=== AVAILABLE DATA ===

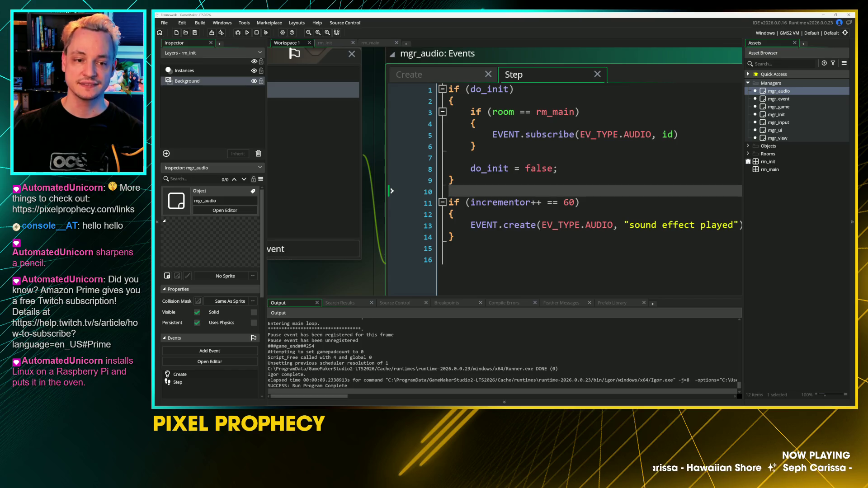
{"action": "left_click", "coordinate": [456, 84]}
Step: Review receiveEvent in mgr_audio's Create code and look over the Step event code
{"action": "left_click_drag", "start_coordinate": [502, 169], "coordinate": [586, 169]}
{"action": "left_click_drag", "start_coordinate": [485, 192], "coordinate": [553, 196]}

===
=== AVAILABLE DATA ===

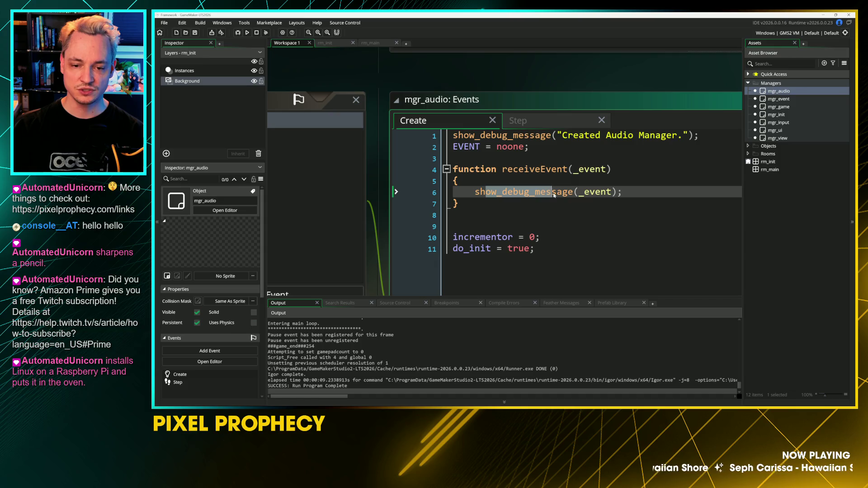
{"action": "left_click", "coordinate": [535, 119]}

===

TASK OBJECTIVE
Among the entries, how many lines include the word "coordinate"? Answer with only the number.

TASK RESPONSE
4